• What is required:
Across all the lines of the following material, count those that include the word "value" and give only the result.

• Available data:
--- START ---

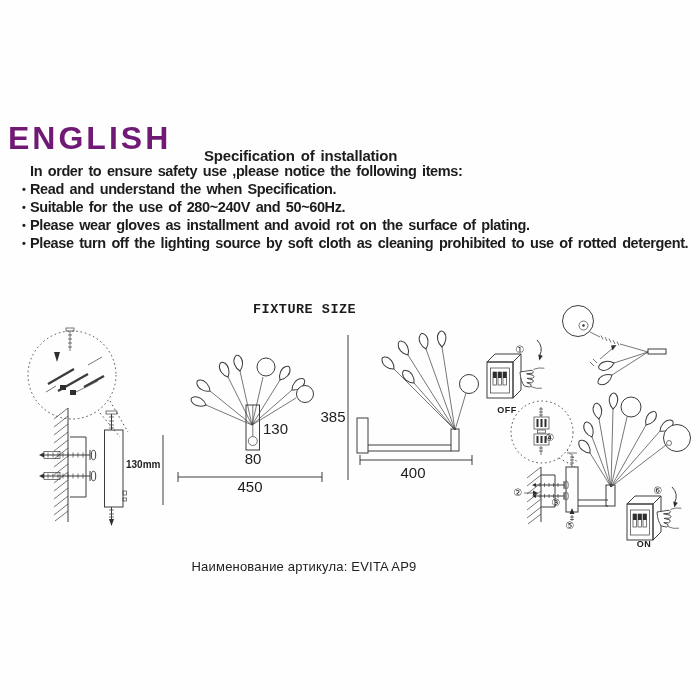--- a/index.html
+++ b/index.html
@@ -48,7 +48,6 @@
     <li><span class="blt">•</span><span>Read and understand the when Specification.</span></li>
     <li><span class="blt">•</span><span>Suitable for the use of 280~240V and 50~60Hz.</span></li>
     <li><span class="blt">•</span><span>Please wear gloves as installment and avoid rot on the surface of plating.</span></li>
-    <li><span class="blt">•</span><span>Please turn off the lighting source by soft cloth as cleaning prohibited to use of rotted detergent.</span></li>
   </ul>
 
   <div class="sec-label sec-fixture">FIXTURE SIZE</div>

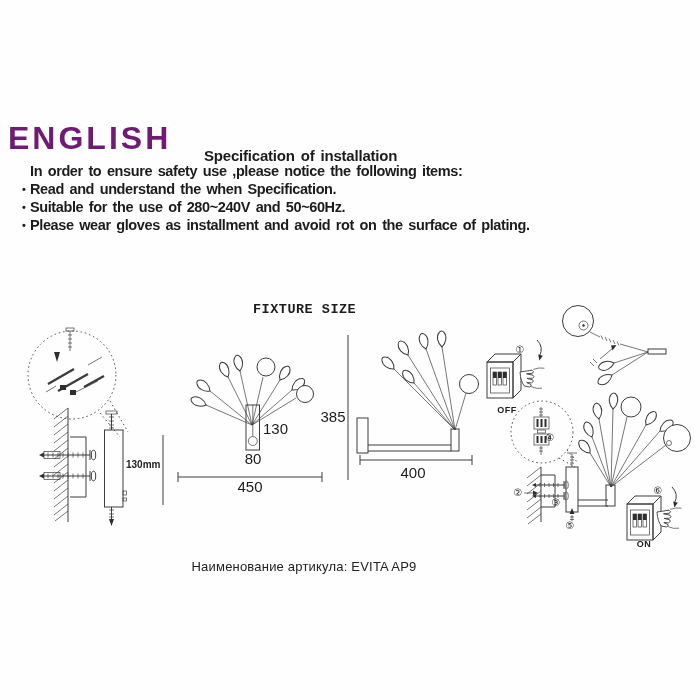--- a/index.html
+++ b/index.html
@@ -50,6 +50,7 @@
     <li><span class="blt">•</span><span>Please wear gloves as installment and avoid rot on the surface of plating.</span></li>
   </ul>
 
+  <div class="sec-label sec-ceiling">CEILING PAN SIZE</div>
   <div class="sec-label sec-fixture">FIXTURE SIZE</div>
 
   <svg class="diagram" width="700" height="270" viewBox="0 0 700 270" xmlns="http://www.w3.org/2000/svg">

--- END ---
--- START ---

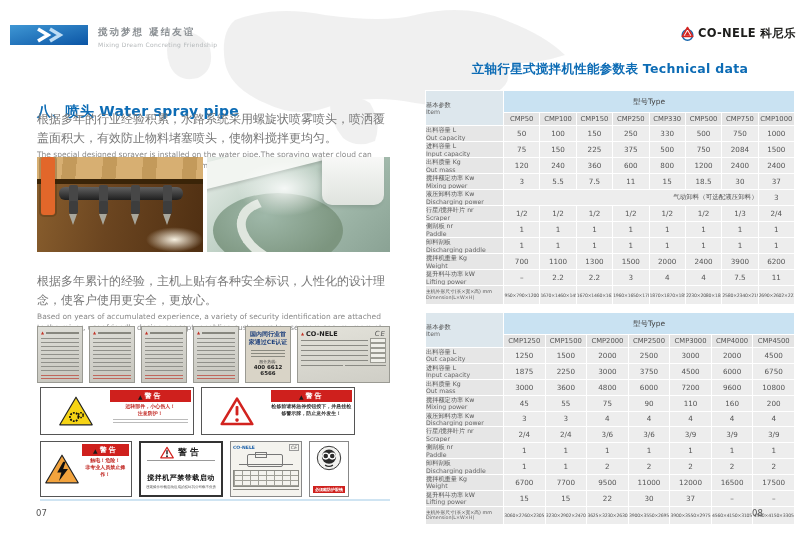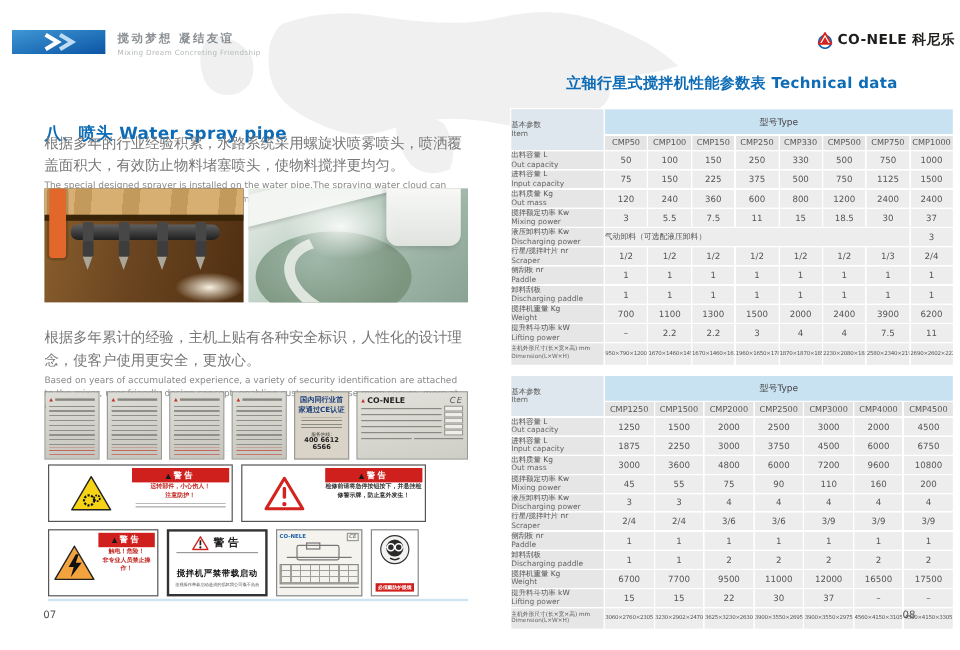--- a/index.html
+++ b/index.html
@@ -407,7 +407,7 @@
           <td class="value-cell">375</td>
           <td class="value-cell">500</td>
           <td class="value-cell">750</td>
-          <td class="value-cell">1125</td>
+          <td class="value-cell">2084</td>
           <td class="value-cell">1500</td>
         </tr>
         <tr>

--- END ---

• Result of the task:
6